Somos el rostro de un occidente rayado, como dijo el poeta mexicano Ramón López Velarde, de moro y de azteca —y, añadiría yo, de judío y de africano, de romano y de griego.
No permanecimos en el desastre porque nacimos de él.
Y desde el primer momento nos hicimos las preguntas de la identidad.
¿Quiénes somos?
¿Cómo se llama ahora este río?
¿Cómo se llamó antes esa montaña?
¿Quiénes fueron nuestros padres y nuestras madres?
¿Reconocemos a nuestros hermanos?
¿Qué recordamos?
¿Qué deseamos?
Y nos hicimos también las preguntas de la justicia:
¿A quiénes pertenecen legítimamente estas tierras y sus frutos?
¿Por qué tienen tan pocos, tanto, y tantos, tan poco?
Haber formulado estas preguntas desde el siglo XVI, nos convierte a los mexicanos en los más antiguos ciudadanos del siglo XXI.
Porque las preguntas de la fundación del México mestizo son las preguntas de la sociedad contradictoria y migrante de nuestro tiempo, capturada entre la identidad tradicional y la alteridad moderna, entre la aldea local y la aldea global, entre la interdependencia económica y la balcanización política.
México ha vivido con esta, nuestra radical modernidad presente, desde hace quinientos años.
Vean ustedes en lo que digo una aproximación urgida, un deseo de aprovechar lecciones, pero sobre todo un esfuerzo de relación vital entre las culturas del Viejo y el Nuevo Mundos, hoy que ambos, europeos y americanos, compartimos la enorme crisis de nuestra vida urbana y nos debatimos entre la mezquindad de excluir o la generosidad de incluir.
Las respuestas a estas preguntas fueron hechas desde la ciudad barroca como centro político, cultural y comercial de las nuevas naciones —México, Perú, Venezuela, Argentina, Chile— que se fueron gestando bajo la protección tutelar del imperio español y sus tradiciones trasplantadas a América:
El pensamiento de origen griego, árabe y judío. El derecho, la lengua y la religión derivados de Roma. Una cultura política medieval, escolástica: San Agustín y Santo Tomás de Aquino son los padres fundadores del pensamiento político en México e Iberoamérica.

> [Extracto de datos]

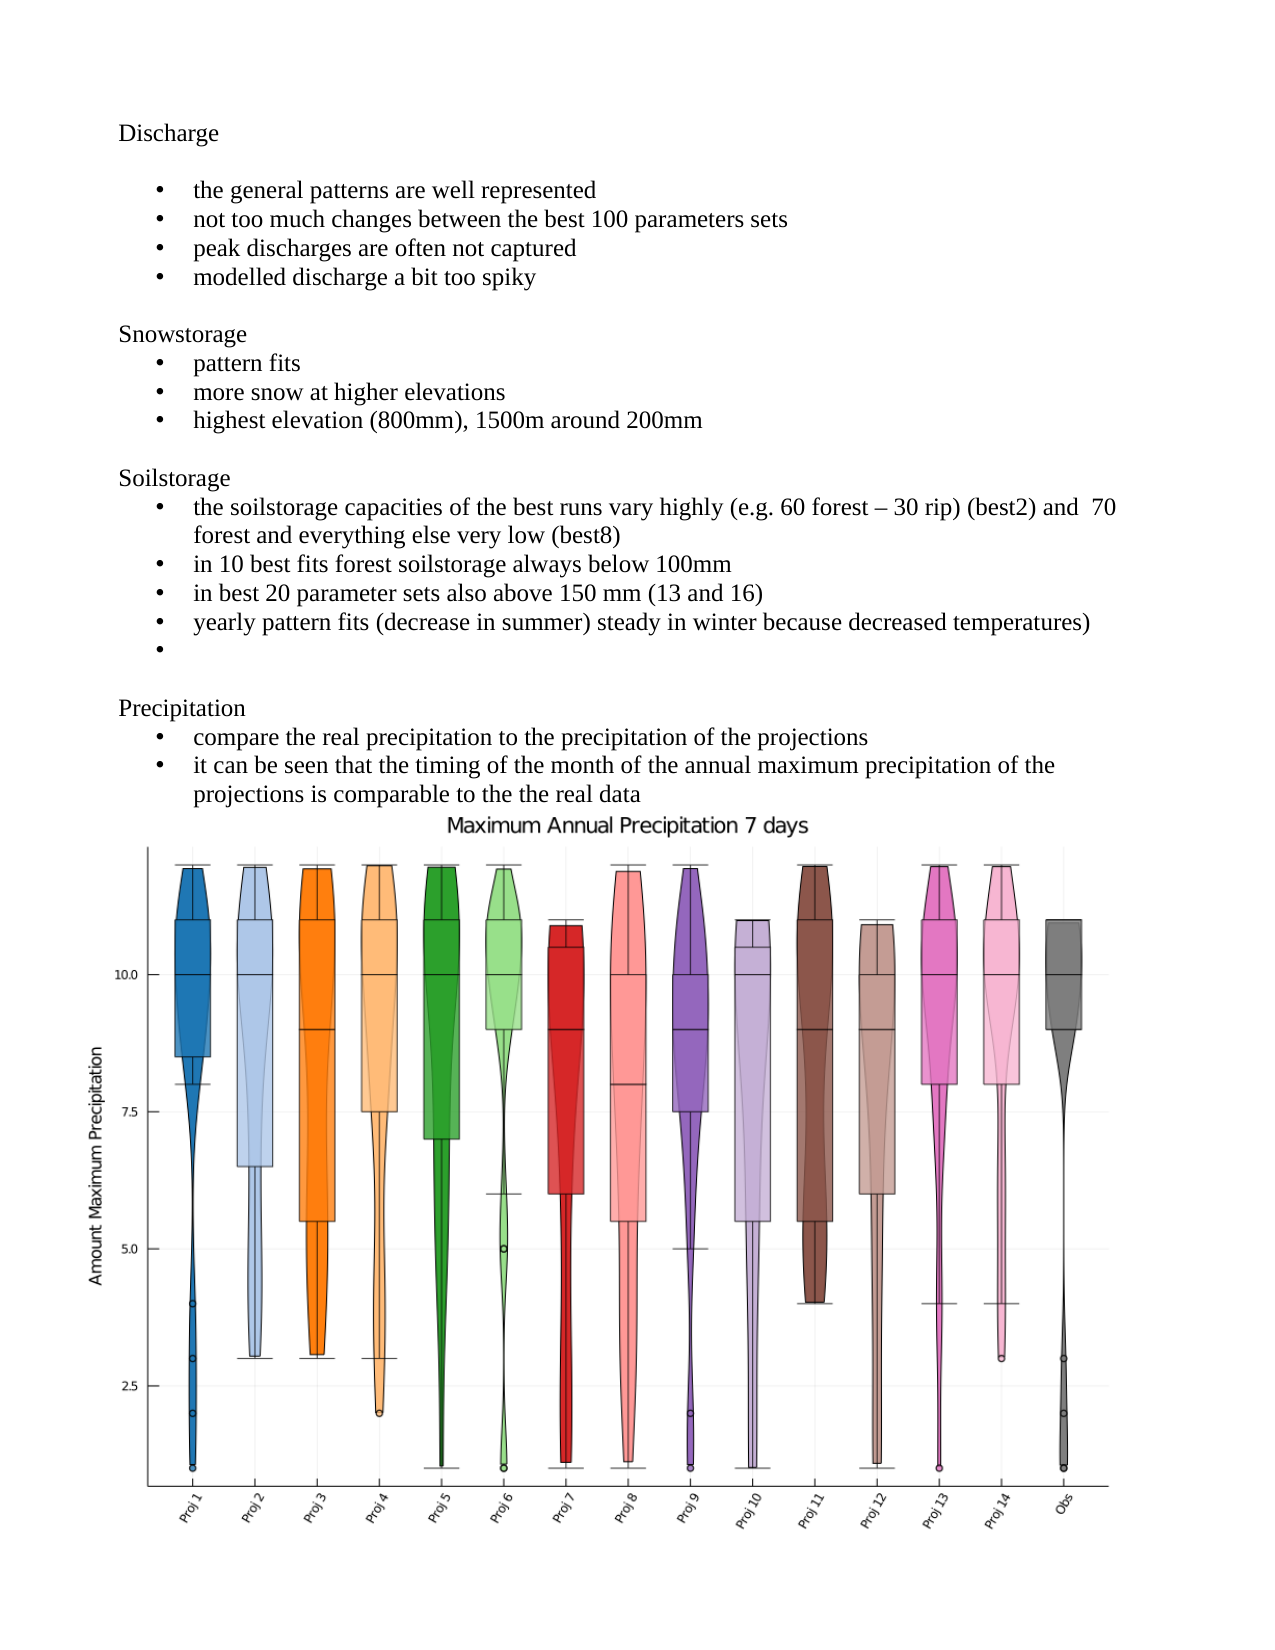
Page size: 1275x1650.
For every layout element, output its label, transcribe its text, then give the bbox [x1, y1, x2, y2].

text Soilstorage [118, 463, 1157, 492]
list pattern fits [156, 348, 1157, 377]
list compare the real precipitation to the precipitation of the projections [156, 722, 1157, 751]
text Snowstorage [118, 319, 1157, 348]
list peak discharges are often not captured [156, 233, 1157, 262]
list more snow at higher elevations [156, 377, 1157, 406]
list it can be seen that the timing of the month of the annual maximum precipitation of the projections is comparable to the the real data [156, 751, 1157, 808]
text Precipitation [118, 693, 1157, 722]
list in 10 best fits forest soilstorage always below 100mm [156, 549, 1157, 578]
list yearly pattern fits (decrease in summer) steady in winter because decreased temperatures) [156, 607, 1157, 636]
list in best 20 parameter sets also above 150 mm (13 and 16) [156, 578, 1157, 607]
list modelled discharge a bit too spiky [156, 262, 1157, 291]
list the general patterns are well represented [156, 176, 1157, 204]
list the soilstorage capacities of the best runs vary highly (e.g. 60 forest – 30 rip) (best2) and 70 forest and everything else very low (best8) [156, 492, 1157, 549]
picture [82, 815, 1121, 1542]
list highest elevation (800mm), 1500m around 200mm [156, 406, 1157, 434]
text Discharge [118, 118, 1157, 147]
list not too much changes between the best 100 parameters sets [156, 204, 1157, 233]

...

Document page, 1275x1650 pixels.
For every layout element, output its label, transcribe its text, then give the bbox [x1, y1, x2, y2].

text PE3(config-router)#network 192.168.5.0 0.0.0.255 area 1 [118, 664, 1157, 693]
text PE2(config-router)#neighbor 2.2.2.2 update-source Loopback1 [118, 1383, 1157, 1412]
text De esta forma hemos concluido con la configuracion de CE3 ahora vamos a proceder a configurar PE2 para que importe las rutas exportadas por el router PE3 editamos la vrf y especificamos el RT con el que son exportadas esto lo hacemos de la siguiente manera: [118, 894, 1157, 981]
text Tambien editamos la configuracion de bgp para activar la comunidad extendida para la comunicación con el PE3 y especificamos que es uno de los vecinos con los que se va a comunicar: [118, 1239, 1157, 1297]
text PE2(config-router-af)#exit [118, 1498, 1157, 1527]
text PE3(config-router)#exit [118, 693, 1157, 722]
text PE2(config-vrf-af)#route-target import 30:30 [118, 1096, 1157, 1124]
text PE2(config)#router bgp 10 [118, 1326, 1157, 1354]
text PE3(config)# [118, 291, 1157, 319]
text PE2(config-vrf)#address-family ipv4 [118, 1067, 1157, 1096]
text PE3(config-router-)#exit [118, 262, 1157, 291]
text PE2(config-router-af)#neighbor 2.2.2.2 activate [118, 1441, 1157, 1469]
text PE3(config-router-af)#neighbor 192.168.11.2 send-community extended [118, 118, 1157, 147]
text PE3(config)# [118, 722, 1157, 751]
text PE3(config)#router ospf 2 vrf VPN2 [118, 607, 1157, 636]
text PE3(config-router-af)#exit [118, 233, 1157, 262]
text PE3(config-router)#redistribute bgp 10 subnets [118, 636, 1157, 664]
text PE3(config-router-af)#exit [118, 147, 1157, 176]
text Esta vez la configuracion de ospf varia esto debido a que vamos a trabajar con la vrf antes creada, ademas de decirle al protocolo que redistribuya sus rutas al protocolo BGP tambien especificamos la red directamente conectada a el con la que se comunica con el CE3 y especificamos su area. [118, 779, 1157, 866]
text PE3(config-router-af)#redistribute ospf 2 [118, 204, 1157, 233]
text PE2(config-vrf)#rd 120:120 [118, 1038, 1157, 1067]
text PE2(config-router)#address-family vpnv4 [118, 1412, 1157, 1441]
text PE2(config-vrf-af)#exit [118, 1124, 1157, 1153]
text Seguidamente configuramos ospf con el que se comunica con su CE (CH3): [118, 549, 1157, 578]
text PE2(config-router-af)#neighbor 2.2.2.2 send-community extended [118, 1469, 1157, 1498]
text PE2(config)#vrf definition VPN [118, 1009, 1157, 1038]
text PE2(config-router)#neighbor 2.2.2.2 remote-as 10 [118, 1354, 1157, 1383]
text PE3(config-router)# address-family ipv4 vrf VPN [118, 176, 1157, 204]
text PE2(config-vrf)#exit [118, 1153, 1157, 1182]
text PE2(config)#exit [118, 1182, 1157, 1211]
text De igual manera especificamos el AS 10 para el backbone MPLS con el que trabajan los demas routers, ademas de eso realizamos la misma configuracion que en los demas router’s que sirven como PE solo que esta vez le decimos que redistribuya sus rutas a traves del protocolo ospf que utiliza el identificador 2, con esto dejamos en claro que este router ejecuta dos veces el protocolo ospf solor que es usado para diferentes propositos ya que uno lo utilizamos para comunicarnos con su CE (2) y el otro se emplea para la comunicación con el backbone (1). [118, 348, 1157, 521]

---

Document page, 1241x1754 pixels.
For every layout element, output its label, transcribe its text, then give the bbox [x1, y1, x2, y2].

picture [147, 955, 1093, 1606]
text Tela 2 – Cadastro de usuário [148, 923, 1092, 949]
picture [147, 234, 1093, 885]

> [Instrucciones]
1. En el texto sobre la identidad mexicana, ¿a quiénes se señala como padres fundadores del pensamiento político en México e Iberoamérica?
2. Escribe una continuación del texto sobre la identidad mexicana a partir de su última frase.

> [Tareas resueltas]
1. A San Agustín y Santo Tomás de Aquino.

2.
Pero bajo esta cúpula tutelar española, un mundo nuevo, mestizo, indígena, criollo, se gestó con características culturales propias, con ritmos, voces, colores nuevos: ni europeo ni indígena, rara vez buen salvaje, más a menudo trabajador de la hacienda y de la mina, rígidamente situado dentro de clases sociales y mal que bien protegido por instituciones que querían lograr un equilibrio entre la autoridad y la justicia, entre las expectativas y las desilusiones, entre los viejos y los nuevos dioses, entre la aldea aislada y la lejana metrópolis imperial, entre las promesas y las injusticias, el latinoamericano de la Colonia convirtió a la ciudad barroca en el centro del Nuevo Mundo mexicano e hispanoamericano, como lo es, con conflictos similares, la ciudad moderna en este final de nuestro brevísimo siglo XX, que empezó en Sarajevo en 1914 y terminó en Sarajevo en 1994.
Con brazos indígenas y negros, España fundó en las Américas un rosario incomparable de ciudades, verdaderas urbes del Nuevo Mundo, de San Francisco en California a Santiago del Nuevo Extremo en Chile, de San Agustín en la Florida a Buenos Aires en el Plata, ciudades fortaleza de las costas y las islas: La Habana, San Juan de Puerto Rico, Cartagena de Indias; serpentinas ciudades mineras de las montañas: Guanajuato, Taxco, Potosí; grandes capitales: Lima, México, Quito, Santa Fe de Bogotá.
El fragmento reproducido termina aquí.